#### EXERCISE BRIEF
Starting at the first line of the records below, transcribe each line exactly, ending with the line that contains "etkinden elde edilmektedir.".

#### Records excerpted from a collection

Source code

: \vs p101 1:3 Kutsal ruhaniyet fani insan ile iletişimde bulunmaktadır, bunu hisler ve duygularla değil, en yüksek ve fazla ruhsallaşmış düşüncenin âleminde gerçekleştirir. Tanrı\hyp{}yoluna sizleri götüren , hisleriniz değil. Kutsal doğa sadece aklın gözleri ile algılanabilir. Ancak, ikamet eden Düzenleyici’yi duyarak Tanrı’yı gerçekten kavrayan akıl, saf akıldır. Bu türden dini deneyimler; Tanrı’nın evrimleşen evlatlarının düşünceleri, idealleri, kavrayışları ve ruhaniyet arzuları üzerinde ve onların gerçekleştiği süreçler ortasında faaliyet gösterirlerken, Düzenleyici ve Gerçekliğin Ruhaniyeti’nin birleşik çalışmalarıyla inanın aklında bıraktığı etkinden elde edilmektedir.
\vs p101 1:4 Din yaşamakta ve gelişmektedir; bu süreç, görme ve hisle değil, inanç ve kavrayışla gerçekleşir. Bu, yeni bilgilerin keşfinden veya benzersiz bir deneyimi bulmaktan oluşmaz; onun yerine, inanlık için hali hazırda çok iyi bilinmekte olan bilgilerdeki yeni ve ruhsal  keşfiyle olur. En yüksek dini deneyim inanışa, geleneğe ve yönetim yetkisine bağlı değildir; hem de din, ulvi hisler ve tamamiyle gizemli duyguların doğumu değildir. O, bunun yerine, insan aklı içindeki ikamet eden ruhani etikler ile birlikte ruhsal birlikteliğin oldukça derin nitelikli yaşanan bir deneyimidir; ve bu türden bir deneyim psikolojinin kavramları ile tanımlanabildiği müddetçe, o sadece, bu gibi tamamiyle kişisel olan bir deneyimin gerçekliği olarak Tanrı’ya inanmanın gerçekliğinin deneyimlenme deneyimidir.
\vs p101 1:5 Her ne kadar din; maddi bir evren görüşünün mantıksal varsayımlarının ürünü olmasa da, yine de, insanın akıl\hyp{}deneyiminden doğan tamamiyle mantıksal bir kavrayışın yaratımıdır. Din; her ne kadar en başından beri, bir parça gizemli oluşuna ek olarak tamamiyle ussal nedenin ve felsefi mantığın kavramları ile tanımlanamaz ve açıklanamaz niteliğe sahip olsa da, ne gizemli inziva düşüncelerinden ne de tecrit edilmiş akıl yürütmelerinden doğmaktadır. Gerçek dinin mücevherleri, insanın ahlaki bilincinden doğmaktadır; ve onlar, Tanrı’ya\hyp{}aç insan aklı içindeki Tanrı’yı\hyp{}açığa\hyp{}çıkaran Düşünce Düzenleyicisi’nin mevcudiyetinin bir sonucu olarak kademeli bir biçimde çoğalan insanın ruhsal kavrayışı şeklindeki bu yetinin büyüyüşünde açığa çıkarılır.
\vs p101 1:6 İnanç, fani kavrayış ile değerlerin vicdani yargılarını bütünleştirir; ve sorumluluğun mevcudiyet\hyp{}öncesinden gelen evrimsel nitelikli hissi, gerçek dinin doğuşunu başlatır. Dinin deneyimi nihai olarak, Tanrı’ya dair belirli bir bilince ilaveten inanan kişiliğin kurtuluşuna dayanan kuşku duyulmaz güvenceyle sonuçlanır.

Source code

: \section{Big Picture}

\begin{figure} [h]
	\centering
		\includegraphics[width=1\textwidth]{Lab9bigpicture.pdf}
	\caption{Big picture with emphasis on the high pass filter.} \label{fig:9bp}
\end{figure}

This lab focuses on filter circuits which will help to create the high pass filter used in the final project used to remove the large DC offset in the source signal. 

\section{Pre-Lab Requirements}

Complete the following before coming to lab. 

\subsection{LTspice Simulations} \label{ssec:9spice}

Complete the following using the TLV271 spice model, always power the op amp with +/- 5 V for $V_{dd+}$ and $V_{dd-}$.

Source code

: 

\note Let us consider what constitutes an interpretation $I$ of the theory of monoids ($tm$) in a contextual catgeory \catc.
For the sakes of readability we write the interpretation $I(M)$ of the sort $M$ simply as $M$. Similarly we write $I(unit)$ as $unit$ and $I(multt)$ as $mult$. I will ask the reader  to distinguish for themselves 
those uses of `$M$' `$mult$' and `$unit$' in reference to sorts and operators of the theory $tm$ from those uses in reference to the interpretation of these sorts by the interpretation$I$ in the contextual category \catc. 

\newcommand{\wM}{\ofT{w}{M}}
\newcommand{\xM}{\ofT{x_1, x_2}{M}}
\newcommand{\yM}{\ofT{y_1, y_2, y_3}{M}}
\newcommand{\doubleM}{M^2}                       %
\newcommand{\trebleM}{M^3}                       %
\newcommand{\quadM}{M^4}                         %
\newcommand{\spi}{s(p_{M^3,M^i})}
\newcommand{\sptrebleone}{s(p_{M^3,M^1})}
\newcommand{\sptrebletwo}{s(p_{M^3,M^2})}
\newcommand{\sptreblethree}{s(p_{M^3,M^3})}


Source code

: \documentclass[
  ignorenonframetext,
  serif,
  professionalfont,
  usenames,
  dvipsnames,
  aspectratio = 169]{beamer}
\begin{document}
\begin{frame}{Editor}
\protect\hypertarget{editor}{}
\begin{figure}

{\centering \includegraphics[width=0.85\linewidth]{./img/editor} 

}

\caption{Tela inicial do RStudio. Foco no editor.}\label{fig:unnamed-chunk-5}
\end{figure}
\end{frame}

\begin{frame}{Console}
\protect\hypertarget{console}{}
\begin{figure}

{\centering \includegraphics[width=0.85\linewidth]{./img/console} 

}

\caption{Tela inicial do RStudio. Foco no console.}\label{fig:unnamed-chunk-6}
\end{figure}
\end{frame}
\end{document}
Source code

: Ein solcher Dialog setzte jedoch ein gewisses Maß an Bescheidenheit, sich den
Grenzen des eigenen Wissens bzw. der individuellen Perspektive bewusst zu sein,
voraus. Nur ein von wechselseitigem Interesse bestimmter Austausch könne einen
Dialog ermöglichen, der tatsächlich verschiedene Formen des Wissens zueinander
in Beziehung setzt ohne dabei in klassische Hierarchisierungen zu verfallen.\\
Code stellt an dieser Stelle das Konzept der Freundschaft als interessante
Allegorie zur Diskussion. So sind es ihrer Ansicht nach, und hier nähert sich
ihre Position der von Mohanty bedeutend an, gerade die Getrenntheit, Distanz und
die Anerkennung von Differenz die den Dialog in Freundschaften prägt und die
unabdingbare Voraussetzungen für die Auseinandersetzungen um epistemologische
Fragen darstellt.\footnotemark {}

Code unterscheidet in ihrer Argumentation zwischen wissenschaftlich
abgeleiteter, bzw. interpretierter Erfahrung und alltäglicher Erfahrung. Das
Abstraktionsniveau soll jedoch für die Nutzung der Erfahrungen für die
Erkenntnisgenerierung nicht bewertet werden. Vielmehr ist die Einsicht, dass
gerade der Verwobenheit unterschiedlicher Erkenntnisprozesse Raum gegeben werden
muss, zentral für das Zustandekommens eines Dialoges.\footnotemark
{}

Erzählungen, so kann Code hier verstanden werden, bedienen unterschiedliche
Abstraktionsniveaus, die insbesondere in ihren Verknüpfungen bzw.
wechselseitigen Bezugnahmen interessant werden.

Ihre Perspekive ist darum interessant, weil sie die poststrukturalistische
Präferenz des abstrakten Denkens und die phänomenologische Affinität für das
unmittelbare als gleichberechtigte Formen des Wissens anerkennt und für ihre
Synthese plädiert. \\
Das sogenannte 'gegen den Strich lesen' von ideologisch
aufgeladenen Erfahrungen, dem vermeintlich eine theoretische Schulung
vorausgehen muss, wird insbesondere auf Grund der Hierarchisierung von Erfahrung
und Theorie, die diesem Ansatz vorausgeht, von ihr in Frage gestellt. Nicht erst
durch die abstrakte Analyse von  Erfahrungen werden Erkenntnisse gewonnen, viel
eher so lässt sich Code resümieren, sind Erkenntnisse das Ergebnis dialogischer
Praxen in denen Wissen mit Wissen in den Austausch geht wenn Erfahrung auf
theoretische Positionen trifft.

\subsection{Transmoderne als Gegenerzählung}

#### TASK SOLUTION
Source code

: \vs p101 1:3 Kutsal ruhaniyet fani insan ile iletişimde bulunmaktadır, bunu hisler ve duygularla değil, en yüksek ve fazla ruhsallaşmış düşüncenin âleminde gerçekleştirir. Tanrı\hyp{}yoluna sizleri götüren , hisleriniz değil. Kutsal doğa sadece aklın gözleri ile algılanabilir. Ancak, ikamet eden Düzenleyici’yi duyarak Tanrı’yı gerçekten kavrayan akıl, saf akıldır. Bu türden dini deneyimler; Tanrı’nın evrimleşen evlatlarının düşünceleri, idealleri, kavrayışları ve ruhaniyet arzuları üzerinde ve onların gerçekleştiği süreçler ortasında faaliyet gösterirlerken, Düzenleyici ve Gerçekliğin Ruhaniyeti’nin birleşik çalışmalarıyla inanın aklında bıraktığı etkinden elde edilmektedir.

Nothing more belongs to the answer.